Atopische Dermatitis: Es gibt Hinweise zur Wirksamkeit in [28, 38].
Prämenstruelles Syndrom: Nachweise von Wirksamkeit bei der Symptomreduktion (RR 3,50, 95 % KI: 1,74–7,06) gibt es in [39].
Nebenwirkungen durch Chemotherapie bei Karzinom: Zur Reduktion von Übelkeit (Nausea) und anderen Nebenwirkungen wie Leukopenie gibt es Hinweise zur Wirksamkeit von Astragali Radix in [40].
Palliativversorgung: Zur Unterstützung in der Palliativversorgung zur Schmerzreduktion (Schmerzreduktion 3 RCTs, 95 % KI: −1,69 bis −0,11), Verstopfung und Fatigue [41, 42].
Nichtkleinzelliges Bronchialkarzinom (komplementär): [26, 42].
Akute Pankreatitis (komplementär): [43].
Akute und chronische Harnwegsinfekte: Es kam zu weniger Rückfällen bei akuten (RR 1,21, 95 % KI: 1,11–33) und bei chronischen Harnwegsinfekten (RR 0,53, KI 95 %: 0,35–0,80; [44]).
Kritik und negative Studienlage zu TCA
Negative Metaanalysen (Cochrane-Reviews u. a.) liegen u. a. zu HIV/Aids, Diabetes mellitus Typ 2, Hepatitis C (mit Einschränkungen) sowie Uterusfibromen vor [45, 46].
Generell werden bei den aus China stammenden Studien die Größe, Berichtsqualität, Heterogenität, mangelnde Vergleichbarkeit sowie unklare Angaben insbesondere zur Randomisierung kritisiert und dadurch eine mögliche Verzerrung (Bias) kritisch bewertet [47].
Methodenkritisch muss bei Bewertung der TCA ausschließlich durch RCTs die asymmetrische Aussagekraft der RCTs in Betracht gezogen werden. Während ein positives Ergebnis Beweiskraft besitzt, ist ein negatives Ergebnis einer RCT kein negativer Beweis. („The major weakness of the randomized controlled trial is the difficulty for protection against false negativity“ [48, 49].) Das Design der RCT ist für manche Fragestellungen ungeeignet. Fallkontrollstudien, prospektive Kohortenstudien, Serien von Einzelfallberichten, Konsensuskonferenzen von Experten u. a. scheinen speziell auch im Fall der TCA mit der sehr komplexen Differenzialdiagnose und den Therapiestrategien besser geeignet, um weitere Evidenz (positiv wie negativ) zu gewinnen.

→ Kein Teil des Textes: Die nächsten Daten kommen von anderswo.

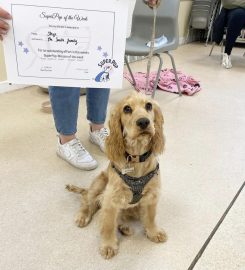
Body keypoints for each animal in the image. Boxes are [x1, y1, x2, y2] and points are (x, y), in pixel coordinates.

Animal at [67, 92, 167, 260]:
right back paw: (83, 215)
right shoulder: (111, 198)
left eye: (148, 106)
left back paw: (124, 227)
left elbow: (151, 217)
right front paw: (108, 245)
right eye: (127, 109)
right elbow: (108, 224)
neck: (136, 158)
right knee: (88, 200)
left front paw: (154, 232)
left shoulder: (152, 195)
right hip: (99, 184)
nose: (143, 122)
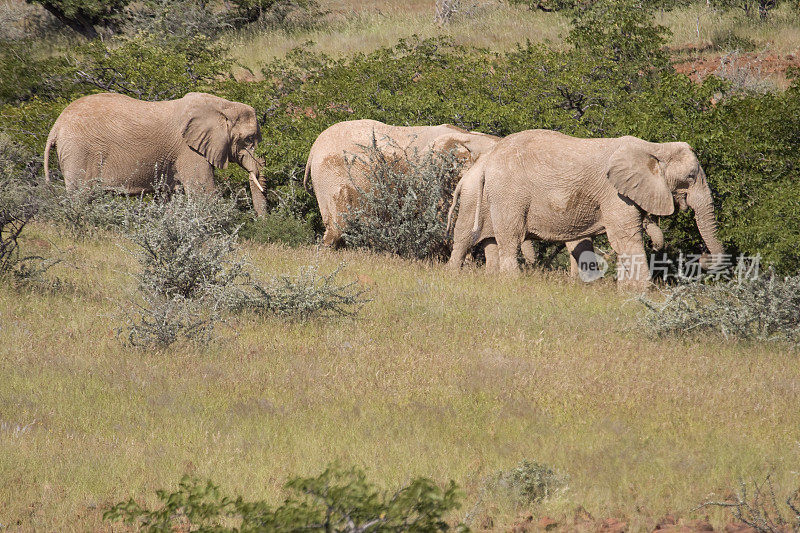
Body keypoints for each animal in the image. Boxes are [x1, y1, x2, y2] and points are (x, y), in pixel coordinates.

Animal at [44, 91, 268, 214]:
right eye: (248, 140)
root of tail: (56, 126)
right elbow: (203, 192)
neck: (222, 105)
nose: (262, 222)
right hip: (80, 151)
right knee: (81, 196)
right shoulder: (188, 149)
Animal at [450, 129, 724, 286]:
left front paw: (626, 292)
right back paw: (508, 283)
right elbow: (626, 238)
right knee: (505, 237)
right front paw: (643, 293)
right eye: (690, 176)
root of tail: (487, 161)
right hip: (507, 193)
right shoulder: (615, 193)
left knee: (488, 241)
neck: (654, 147)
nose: (702, 258)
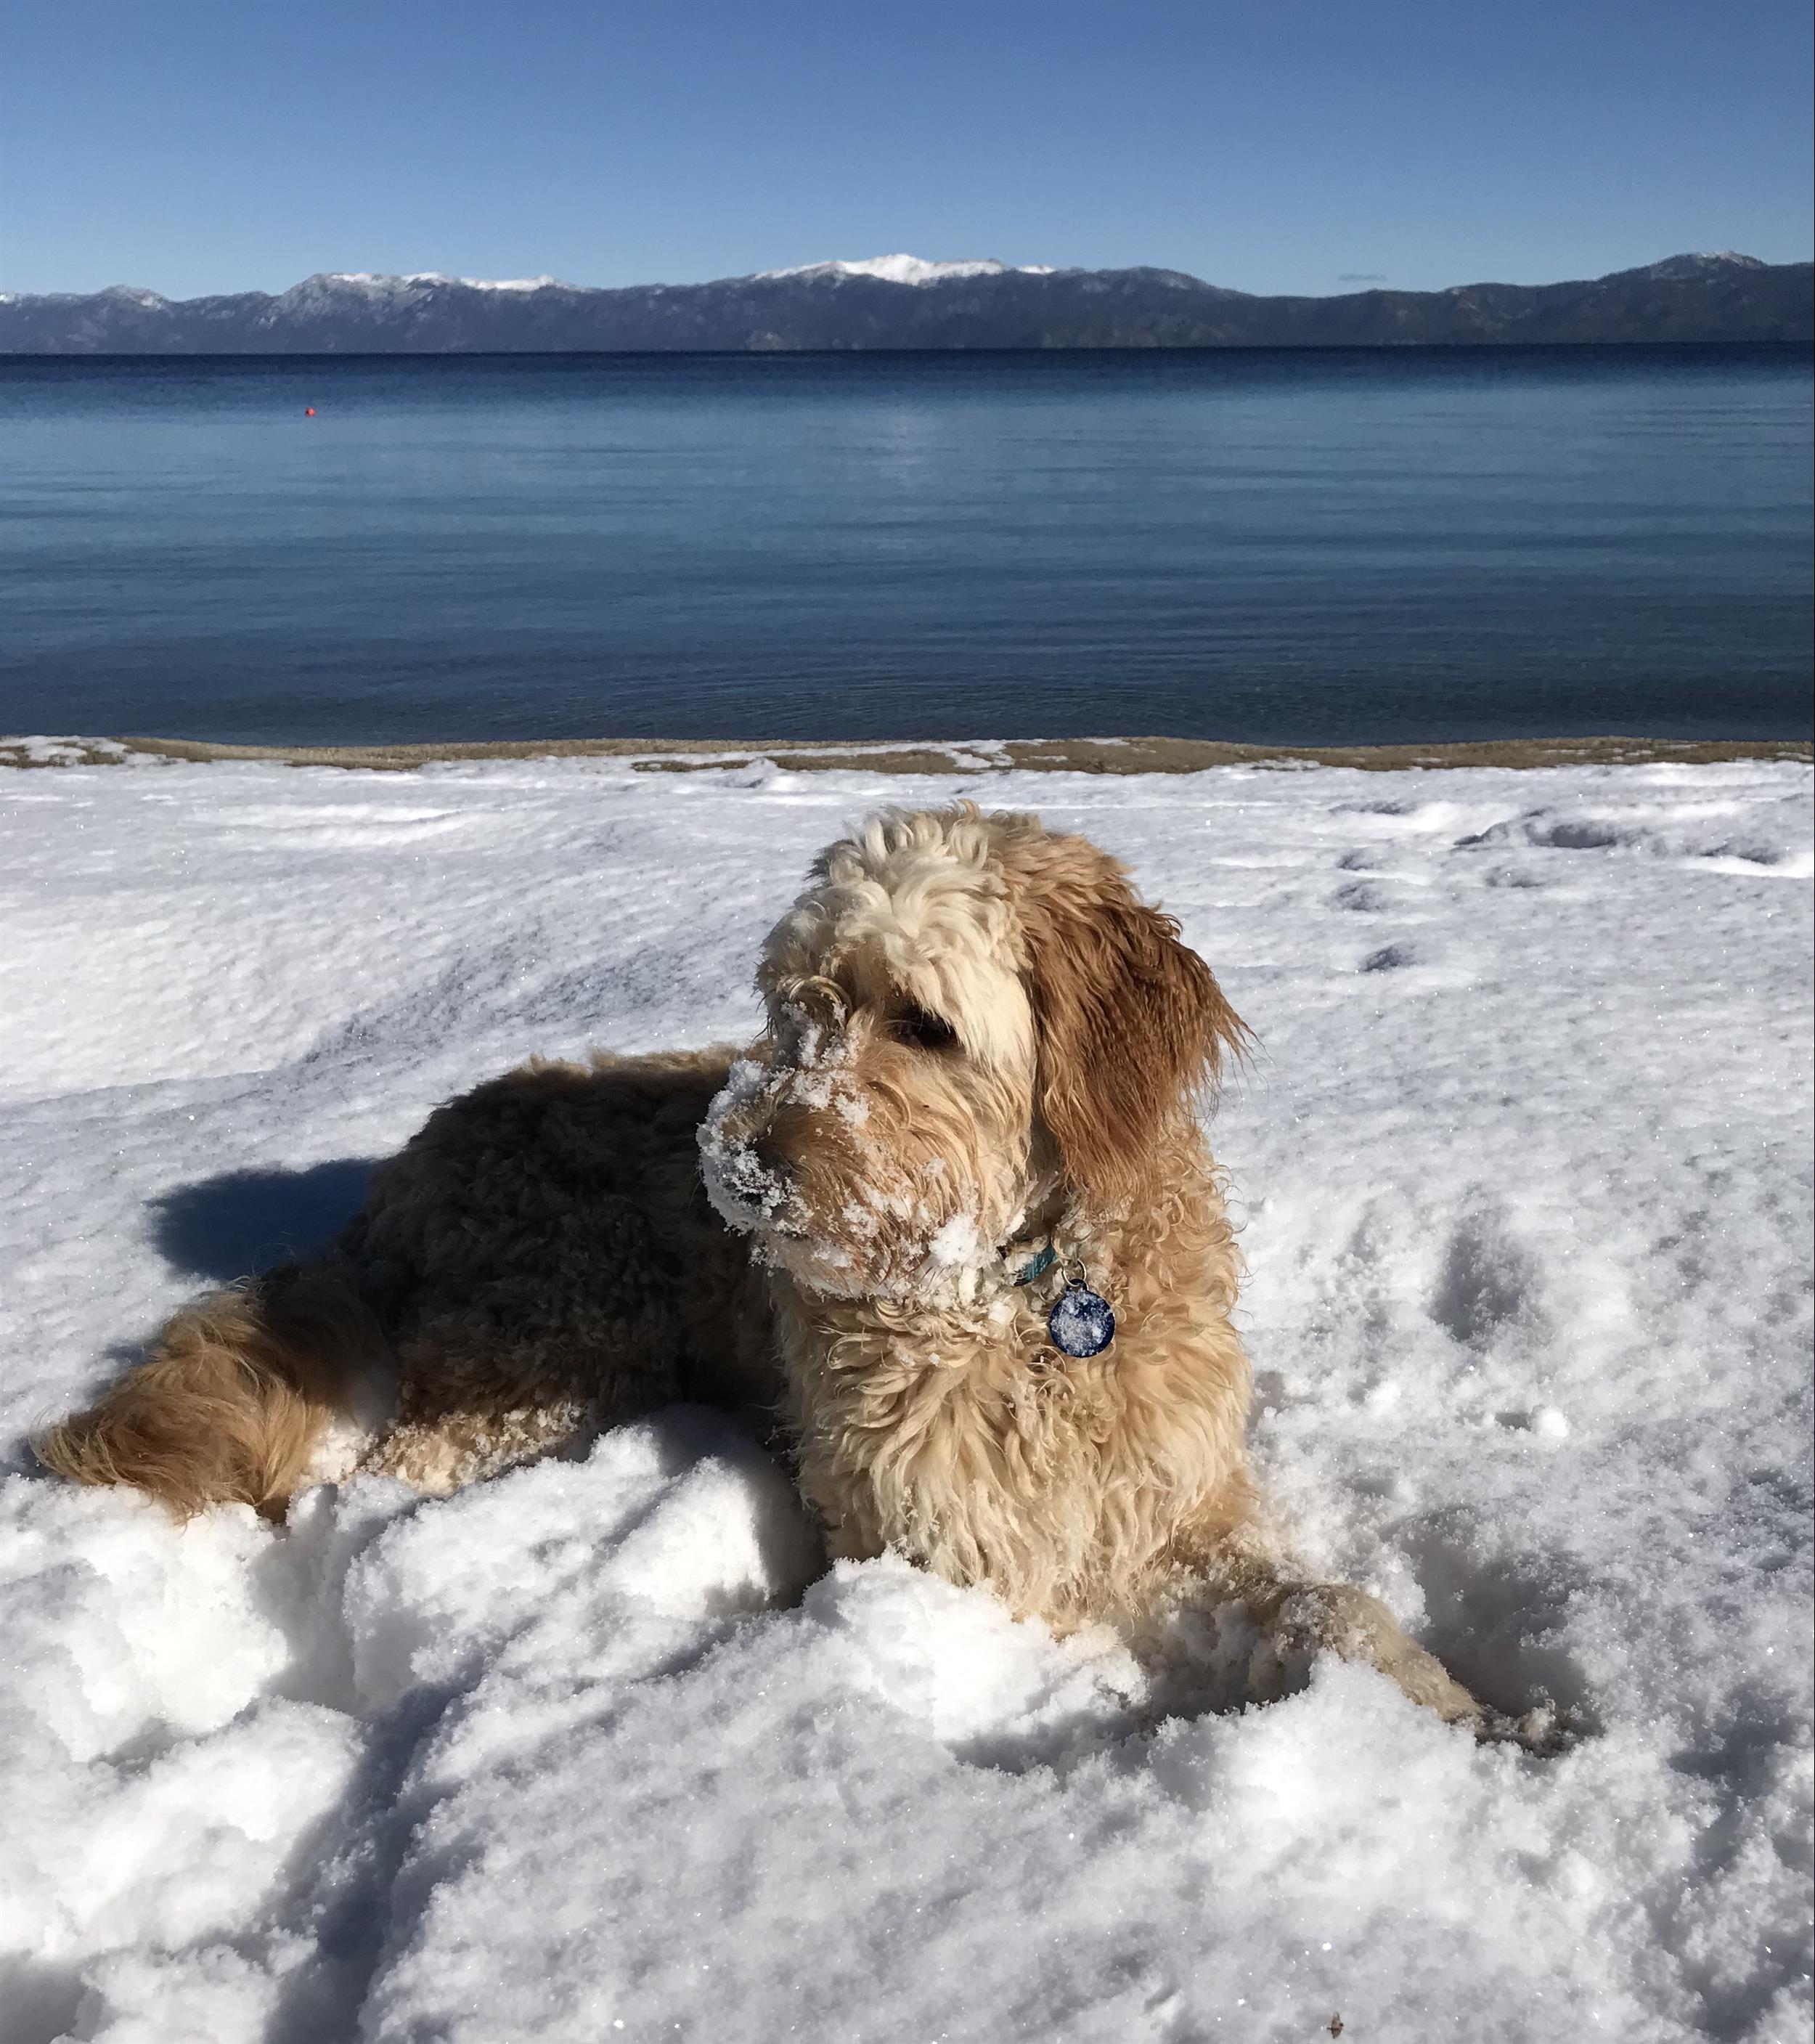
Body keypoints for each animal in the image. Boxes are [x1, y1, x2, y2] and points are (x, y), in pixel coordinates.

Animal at [35, 805, 1496, 1733]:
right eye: (797, 1005)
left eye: (924, 1023)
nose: (737, 1162)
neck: (1028, 1303)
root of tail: (405, 1167)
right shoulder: (944, 1547)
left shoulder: (1176, 1505)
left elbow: (1332, 1604)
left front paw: (1458, 1709)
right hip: (554, 1350)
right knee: (377, 1480)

Sicherheits- und Qualitätsaspekte der TCA
Trotz negativer Medienberichte ist festzustellen, dass Nebenwirkungen bei korrekter Anwendung, Sicherung der Arzneiqualität (Prüfung auf Verunreinigungen und Identität, Abgabe durch Apotheken) nach aktuellem Wissensstand selten sind. Das Zentrum für Therapiesicherheit in der TCA (www.ctca.de) konnte in den letzten 15 Jahren nachweisen, dass nur in wenigen Fällen Anstiege der Leberwerte auftraten, die aber reversibel waren. Weitere Nebenwirkungen waren Durchfall, Allergien, idiosynkratische Reaktionen und Interaktionen mit westlichen Medikamenten. Sicherheitsrisiken und Qualitätsmängel entstehen in der TCA, wenn
chinesische Arzneimittel über das Internet oder den Graumarkt erworben werden,
vorgegebene Standards zur Identitätssicherung, Qualität und Reinheit der Arzneidrogen nicht eingehalten werden sollten, was aber bei Abgabe durch Apotheken ausgeschlossen sein sollte,
die verschreibenden Ärzte nicht ausreichend ausgebildet sind.
Einen Überblick über den Stand der Therapiesicherheit geben Publikationen von Hempen [50] und Wiebrecht [51].